Online prediction of the enzymatic hydrolysis efficiency of crop straw

Abstract

The extent of removal of lignin and hemicellulose are crucial indicators for evaluating the efficiency of enzymatic hydrolysis of crop straw. Numerous factors influence these two indices. Establishing a quantitative model that correlates these factors with hydrolysis efficiency is essential, as it can guide efficient hydrolysis. In this study, a predictive method for enzymatic hydrolysis efficiency in crop straw was proposed using Grey relational analysis (GRA), Kernel principal component analysis (KPCA), and a least squares support vector machine (LSSVM). The authors collected a dataset from actual production data and developed an efficiency predictive model using GRA for variable selection, KPCA for dimensionality reduction, and LSSVM for model training.
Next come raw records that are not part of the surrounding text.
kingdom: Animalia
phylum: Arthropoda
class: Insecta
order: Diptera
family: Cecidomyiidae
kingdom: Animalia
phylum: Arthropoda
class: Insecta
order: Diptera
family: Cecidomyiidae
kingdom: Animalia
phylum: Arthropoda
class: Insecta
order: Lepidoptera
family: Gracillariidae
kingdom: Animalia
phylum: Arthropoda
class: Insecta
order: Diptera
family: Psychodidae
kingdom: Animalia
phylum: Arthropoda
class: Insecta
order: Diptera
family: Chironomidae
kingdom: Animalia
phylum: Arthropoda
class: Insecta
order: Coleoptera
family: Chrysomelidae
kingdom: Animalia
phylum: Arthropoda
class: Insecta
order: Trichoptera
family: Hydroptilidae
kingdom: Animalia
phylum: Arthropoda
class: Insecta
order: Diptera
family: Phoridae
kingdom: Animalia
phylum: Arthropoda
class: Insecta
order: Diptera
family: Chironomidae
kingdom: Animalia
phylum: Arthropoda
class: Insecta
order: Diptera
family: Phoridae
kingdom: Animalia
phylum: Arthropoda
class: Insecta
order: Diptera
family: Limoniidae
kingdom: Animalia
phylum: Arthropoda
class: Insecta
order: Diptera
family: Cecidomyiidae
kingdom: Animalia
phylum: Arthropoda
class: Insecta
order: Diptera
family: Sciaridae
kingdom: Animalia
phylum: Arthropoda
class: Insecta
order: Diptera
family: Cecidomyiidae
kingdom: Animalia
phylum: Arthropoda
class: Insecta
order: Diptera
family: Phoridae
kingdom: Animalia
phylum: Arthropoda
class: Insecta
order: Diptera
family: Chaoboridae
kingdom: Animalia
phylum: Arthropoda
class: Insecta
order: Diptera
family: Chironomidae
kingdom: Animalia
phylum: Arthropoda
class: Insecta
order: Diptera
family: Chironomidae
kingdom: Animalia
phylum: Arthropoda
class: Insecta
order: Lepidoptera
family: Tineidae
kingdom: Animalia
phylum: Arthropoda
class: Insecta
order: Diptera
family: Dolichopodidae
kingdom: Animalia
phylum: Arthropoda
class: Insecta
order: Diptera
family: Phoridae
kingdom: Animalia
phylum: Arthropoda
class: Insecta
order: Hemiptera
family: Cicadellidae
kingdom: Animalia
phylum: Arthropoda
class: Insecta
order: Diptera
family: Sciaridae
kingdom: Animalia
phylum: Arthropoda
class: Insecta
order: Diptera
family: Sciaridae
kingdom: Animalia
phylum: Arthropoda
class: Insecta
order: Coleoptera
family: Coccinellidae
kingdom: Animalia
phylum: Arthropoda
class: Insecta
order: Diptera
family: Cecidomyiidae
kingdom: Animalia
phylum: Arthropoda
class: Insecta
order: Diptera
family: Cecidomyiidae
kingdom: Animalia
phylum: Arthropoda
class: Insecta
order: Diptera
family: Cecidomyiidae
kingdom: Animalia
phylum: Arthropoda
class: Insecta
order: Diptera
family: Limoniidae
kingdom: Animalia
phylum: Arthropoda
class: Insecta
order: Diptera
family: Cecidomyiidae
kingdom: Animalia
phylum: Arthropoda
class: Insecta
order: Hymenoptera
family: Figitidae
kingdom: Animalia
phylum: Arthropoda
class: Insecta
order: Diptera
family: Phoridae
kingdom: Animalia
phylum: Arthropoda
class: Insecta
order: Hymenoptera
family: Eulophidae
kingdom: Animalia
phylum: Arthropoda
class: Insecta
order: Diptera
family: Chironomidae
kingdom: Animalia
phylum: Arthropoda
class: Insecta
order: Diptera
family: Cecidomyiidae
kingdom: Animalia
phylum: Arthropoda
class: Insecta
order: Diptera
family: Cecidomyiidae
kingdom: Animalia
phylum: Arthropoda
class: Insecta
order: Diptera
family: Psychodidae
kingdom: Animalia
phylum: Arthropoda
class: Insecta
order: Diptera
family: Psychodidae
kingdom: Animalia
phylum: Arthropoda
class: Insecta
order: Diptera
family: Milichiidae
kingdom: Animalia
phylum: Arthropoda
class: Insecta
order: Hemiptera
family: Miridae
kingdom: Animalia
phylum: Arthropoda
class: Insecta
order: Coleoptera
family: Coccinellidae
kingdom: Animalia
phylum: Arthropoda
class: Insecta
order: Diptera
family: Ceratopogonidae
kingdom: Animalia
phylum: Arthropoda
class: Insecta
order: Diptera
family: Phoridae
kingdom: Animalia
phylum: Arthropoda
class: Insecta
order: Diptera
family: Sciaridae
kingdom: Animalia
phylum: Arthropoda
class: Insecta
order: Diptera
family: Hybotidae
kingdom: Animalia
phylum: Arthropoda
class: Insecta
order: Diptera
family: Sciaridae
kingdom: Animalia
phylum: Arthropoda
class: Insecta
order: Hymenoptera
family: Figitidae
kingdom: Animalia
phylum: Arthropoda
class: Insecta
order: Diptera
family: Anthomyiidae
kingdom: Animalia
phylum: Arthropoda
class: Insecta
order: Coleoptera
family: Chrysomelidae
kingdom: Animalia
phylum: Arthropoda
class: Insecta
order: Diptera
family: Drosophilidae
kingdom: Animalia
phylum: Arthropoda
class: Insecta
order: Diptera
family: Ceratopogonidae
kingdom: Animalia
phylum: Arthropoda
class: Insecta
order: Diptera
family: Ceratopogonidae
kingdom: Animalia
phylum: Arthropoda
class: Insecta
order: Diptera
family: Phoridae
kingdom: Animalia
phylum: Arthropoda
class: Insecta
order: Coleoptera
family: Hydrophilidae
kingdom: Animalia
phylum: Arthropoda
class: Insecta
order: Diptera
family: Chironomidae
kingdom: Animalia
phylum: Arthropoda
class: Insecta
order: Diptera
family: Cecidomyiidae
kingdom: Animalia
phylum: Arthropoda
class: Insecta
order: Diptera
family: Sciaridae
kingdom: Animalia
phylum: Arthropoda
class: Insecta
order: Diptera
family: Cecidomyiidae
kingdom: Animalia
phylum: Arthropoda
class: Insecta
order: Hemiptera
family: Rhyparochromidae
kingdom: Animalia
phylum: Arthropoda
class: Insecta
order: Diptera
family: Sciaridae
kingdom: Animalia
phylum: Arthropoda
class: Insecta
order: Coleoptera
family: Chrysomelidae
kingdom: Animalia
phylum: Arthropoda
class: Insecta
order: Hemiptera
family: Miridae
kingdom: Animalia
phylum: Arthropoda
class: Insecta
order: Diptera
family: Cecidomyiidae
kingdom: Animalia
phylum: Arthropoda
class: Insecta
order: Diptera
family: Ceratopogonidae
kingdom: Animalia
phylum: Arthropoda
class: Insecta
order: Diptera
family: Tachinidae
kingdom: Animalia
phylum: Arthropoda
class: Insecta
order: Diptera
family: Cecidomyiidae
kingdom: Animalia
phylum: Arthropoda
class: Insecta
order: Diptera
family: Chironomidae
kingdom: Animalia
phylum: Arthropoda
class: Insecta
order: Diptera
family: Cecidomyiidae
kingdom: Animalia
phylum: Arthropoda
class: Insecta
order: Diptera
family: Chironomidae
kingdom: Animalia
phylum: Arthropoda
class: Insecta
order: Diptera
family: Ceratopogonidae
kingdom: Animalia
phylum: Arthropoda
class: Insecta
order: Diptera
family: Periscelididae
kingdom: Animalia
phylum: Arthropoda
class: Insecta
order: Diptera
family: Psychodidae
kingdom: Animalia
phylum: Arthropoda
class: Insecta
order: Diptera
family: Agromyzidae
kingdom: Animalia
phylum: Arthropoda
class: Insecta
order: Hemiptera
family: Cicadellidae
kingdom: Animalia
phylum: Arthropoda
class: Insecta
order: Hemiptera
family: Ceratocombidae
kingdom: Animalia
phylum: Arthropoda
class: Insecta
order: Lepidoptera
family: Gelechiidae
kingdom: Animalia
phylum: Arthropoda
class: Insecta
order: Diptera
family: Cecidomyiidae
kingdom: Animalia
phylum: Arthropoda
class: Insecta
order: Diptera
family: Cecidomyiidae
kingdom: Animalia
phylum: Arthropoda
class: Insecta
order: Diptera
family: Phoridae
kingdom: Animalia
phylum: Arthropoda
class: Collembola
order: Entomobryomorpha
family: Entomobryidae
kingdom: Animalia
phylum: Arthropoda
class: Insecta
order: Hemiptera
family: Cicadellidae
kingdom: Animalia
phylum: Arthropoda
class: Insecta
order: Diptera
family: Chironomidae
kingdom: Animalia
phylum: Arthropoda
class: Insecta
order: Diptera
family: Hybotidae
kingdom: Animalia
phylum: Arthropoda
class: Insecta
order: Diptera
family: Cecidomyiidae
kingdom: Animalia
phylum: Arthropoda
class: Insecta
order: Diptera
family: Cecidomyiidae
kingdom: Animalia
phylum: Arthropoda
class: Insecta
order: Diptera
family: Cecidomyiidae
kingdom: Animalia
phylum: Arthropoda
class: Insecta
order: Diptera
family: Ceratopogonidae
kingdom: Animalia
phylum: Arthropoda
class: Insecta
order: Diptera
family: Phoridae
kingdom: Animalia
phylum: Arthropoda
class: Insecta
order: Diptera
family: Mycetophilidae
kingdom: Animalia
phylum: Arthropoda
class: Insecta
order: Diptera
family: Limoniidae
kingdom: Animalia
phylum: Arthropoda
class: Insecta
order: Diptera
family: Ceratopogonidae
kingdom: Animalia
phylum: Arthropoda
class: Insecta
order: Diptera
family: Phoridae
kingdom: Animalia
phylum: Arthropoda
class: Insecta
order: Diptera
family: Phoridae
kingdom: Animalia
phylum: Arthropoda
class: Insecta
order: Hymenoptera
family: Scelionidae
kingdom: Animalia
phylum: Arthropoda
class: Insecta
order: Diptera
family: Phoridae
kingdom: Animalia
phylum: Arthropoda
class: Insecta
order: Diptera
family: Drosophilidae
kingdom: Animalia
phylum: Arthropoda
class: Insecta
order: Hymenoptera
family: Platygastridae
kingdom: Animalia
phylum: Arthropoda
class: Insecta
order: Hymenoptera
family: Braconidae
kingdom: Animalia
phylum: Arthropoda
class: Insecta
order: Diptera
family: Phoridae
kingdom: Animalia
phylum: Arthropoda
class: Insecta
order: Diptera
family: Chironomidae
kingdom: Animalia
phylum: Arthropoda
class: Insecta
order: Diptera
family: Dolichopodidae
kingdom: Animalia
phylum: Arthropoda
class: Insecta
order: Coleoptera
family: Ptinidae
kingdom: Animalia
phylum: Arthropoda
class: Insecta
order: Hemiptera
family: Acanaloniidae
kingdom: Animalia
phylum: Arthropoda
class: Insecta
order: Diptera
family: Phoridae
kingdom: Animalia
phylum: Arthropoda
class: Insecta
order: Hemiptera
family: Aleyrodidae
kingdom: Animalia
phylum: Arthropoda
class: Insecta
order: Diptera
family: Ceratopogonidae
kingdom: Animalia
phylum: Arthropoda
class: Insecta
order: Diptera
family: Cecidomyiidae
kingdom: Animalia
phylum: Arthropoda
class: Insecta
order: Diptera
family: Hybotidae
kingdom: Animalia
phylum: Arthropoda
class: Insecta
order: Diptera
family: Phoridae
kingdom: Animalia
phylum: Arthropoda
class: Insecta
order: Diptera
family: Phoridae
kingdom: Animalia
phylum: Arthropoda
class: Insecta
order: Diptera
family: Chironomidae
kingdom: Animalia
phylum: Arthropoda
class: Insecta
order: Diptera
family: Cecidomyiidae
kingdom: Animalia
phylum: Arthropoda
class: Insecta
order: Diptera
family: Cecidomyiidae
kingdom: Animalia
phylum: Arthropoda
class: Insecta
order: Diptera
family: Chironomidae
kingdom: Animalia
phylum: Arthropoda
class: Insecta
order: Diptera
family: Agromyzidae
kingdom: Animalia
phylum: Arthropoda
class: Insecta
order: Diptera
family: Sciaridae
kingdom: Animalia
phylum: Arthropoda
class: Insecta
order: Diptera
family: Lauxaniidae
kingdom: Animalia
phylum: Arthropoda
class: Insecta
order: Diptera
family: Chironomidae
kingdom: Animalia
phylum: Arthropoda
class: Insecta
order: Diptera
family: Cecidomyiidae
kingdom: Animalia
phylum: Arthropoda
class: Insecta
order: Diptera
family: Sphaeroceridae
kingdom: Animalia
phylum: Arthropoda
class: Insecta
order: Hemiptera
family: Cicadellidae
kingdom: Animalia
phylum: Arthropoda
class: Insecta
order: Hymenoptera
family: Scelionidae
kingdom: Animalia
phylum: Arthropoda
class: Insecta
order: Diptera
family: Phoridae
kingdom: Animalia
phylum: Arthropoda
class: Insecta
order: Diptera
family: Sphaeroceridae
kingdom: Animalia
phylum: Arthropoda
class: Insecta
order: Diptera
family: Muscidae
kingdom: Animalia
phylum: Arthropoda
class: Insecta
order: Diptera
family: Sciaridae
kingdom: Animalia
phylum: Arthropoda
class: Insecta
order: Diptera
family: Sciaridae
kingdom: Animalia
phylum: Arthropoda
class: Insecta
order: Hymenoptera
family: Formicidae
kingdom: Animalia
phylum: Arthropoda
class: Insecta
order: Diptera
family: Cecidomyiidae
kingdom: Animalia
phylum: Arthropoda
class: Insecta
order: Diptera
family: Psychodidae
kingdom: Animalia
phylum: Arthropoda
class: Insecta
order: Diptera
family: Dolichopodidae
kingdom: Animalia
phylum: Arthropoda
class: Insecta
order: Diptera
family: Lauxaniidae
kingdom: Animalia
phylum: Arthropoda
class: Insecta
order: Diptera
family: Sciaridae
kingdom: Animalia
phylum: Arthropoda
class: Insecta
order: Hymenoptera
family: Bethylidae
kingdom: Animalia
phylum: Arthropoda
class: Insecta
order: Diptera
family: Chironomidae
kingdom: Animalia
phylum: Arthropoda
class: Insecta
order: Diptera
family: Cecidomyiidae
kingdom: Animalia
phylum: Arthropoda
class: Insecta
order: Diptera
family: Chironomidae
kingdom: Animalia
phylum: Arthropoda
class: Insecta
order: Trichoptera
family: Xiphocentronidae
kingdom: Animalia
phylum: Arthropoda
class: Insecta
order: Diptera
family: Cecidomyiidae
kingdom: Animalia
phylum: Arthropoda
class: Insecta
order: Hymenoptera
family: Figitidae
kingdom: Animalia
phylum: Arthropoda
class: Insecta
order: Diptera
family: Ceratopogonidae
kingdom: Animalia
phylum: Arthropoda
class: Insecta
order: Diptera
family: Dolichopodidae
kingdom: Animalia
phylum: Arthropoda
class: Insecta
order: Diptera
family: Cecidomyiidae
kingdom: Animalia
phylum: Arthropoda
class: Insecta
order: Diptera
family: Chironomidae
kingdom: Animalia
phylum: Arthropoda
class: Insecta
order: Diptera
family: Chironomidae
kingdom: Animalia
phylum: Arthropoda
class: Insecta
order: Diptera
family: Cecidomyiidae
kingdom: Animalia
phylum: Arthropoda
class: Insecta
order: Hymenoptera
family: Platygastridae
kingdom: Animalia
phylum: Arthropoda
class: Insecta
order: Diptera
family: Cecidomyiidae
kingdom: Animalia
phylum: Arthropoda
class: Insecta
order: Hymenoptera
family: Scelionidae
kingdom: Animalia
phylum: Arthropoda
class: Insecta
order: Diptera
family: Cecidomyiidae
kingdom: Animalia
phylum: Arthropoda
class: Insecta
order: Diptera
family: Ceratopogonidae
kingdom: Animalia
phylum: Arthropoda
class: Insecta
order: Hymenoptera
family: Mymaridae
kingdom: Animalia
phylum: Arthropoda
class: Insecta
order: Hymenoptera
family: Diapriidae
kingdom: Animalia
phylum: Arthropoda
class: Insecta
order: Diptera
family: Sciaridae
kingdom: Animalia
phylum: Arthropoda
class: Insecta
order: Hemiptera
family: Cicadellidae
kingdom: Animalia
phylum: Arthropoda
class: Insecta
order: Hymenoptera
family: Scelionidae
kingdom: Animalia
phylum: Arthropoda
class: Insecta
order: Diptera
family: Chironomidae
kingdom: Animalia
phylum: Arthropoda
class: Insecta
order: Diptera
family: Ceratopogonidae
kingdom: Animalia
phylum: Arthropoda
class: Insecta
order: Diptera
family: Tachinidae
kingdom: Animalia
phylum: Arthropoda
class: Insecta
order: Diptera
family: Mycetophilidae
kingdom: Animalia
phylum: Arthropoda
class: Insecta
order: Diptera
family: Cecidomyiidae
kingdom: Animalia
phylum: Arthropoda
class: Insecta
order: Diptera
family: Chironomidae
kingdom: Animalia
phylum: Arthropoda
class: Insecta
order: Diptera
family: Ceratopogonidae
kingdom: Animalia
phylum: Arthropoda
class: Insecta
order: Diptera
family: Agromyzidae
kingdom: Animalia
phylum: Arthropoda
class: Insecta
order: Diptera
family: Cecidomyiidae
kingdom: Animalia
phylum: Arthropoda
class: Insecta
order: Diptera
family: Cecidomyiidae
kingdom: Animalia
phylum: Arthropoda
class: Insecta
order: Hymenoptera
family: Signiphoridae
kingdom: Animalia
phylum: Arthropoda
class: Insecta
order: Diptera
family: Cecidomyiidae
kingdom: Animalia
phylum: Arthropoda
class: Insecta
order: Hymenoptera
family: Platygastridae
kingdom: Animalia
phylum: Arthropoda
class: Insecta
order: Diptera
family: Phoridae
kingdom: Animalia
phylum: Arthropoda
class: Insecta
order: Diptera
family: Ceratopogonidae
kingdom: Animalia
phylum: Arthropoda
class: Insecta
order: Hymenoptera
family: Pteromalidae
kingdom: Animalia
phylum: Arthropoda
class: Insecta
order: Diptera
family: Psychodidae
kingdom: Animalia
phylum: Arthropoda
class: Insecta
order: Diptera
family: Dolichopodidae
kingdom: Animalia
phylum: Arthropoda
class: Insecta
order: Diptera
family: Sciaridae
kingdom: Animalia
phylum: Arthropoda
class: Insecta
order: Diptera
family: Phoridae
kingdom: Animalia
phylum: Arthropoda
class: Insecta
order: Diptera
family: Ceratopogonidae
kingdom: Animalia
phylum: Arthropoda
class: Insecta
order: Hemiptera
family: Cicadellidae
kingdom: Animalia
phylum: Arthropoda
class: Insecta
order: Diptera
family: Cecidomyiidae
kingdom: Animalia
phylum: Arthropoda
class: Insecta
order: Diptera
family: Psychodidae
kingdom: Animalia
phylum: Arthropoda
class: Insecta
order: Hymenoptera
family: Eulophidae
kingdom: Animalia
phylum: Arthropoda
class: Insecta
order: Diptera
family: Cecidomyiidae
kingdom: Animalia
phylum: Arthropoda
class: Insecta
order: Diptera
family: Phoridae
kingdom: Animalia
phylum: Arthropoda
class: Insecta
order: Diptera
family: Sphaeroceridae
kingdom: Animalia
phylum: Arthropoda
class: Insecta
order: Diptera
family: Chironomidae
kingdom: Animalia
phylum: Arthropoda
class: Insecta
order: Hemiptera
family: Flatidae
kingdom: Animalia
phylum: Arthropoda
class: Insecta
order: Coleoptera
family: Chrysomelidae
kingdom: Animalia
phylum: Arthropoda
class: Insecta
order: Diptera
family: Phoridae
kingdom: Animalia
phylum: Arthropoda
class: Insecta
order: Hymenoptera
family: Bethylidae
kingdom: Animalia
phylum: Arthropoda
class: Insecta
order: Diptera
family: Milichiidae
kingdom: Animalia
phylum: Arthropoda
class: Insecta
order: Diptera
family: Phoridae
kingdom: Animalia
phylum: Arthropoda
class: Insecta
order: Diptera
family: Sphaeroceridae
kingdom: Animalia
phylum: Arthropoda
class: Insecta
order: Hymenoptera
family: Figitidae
This model allows for the direct estimation of the final enzymatic hydrolysis efficiency based on production condition variables, which can include enzyme amount, temperatures, pH, time, agitation, and straw dimensions. Extensive experimental testing validated the effectiveness of the proposed method, resulting in minimal errors, a high degree of fit, and exceptional performance. The methodology described in this study can serve as a foundation for optimising the design of efficient enzymatic hydrolysis production processes for crop straw. Additionally, it offers valuable soft measurements to support efficient control of the enzymatic hydrolysis process.